## LIST OF TASKS:
• a. Answer these questions from the passage on mean reversion in multivariate time series, marking your answers (i), (ii) and (iii):
(i) What interpretation does the constant that all components drift towards have?
(ii) Under the mechanism proposed in the paper, towards what do the components move in expectation at every time step?
(iii) What do the multivariate time series in the empirical example of the last section describe?
• b. Continue the passage on reversion to the minimum in multivariate time series from where it stops.

[GIVEN PASSAGE — start]

A possible model feature that implements such a stabilizing mechanism in multivariate time series is mean reversion: the tendency of all components to drift towards a constant, which has the interpretation of the long term average of the series. Adding a mean reversion term to all increments of a multivariate discrete random walk makes the series secondorder stationary. This also guarantees that the distance between any two components will be stationary.
In this paper we propose a different mechanism: instead of making all components tend to a priori chosen constants, we impose that at every time step they move, in expectation, towards the minimal value among all components. When different components in the time series signify the value of a certain common variable among different groups, such an assumption can be interpreted as all groups mimicking the behaviour of the group which currently has the ’best’ value^{1}^{1}1We consider reversion to the minimum in this paper and only consider biometric variables for which low values are deemed to be best. One could of course also apply our analysis in cases where there is a drift towards the maximum. Our choice here is motivated by the particular empirical example we give in the last section, where we consider multivariate time series for human mortality. .

[GIVEN PASSAGE — finish]
[GIVEN INFORMATION — start]

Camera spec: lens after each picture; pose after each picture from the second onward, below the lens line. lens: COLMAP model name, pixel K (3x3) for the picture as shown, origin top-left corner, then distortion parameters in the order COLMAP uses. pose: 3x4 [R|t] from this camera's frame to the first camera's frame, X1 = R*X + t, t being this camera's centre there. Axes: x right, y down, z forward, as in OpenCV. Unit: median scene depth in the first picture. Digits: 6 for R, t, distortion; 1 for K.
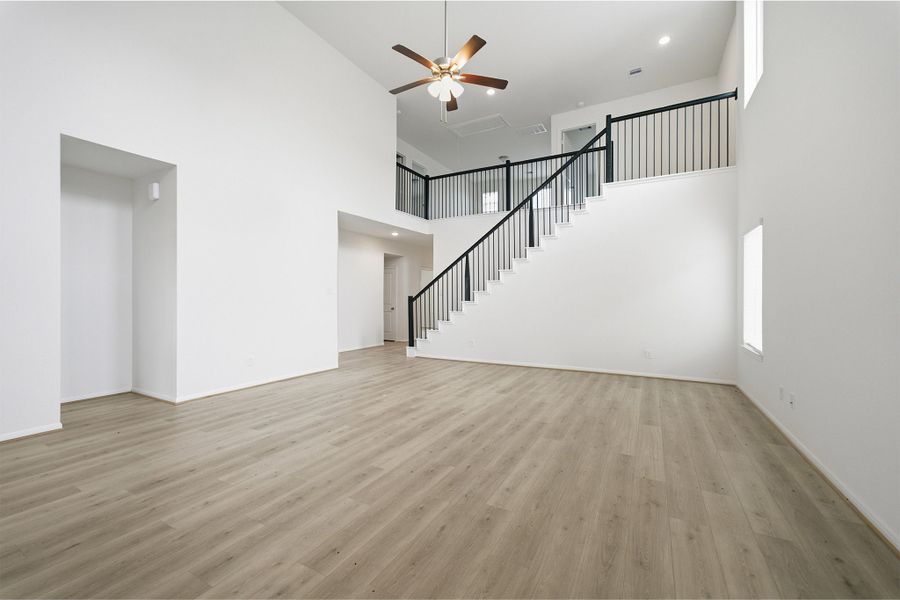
lens RADIAL K [[370.0, 0, 449.5], [0, 370.0, 294.2], [0, 0, 1]] dist [-0.009520, 0.000429]
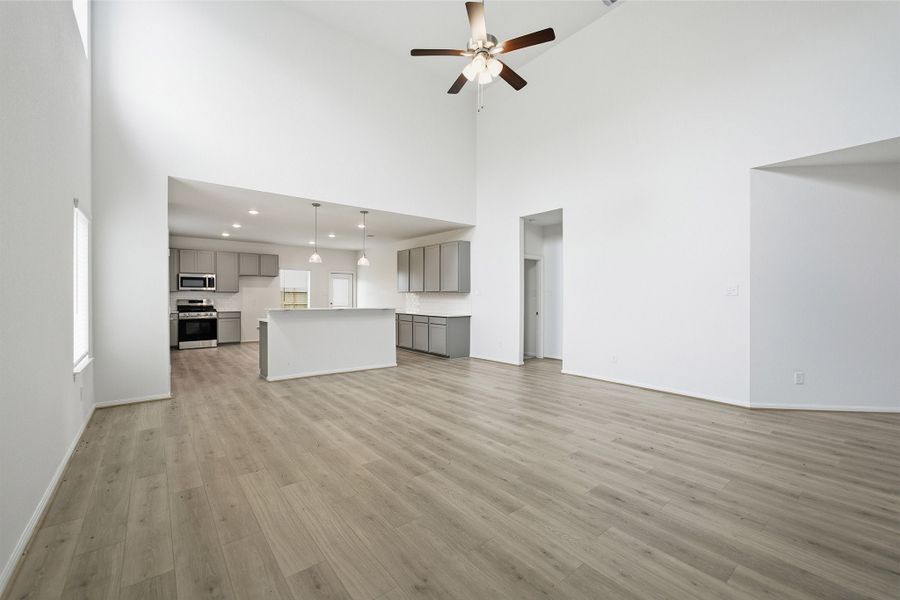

[GIVEN INFORMATION — finish]

## ANSWER SECTION:
• a.
(i) The long term average of the series.
(ii) The minimal value among all components.
(iii) Human mortality.

• b.
If knowledge about what is beneficial or detrimental for a group to minimize a certain quantitative indicator is communicated between different groups, and each group is capable of using this knowledge to their benefit, the best practices are implemented in all groups over time. The overall effect would be that the group which has achieved the best (i.e. the minimal) value would be ’followed’ over time by those with worse achievements, as they ’learn’ or ’mimic’ what is beneficial. We will show that this effect will lead to a cointegration relationship between groups but also to an additional downward drift that no group would achieve on its own or if the minimum reversion effect would not be present. In that sense, learning from the best performer generates improvements for all that would not occur if individual groups were left to their own devices.
This hypothesis of ’reversion to the minimum’ in multivariate time series can be tested by specifying models with and without such an effect and applying the Bayesian Information Criterion to compare the goodness of fit. In this paper we provide such specifications, analyse the properties of models where it is present, and give an empirical example of a specific time series where clear evidence for this effect is found.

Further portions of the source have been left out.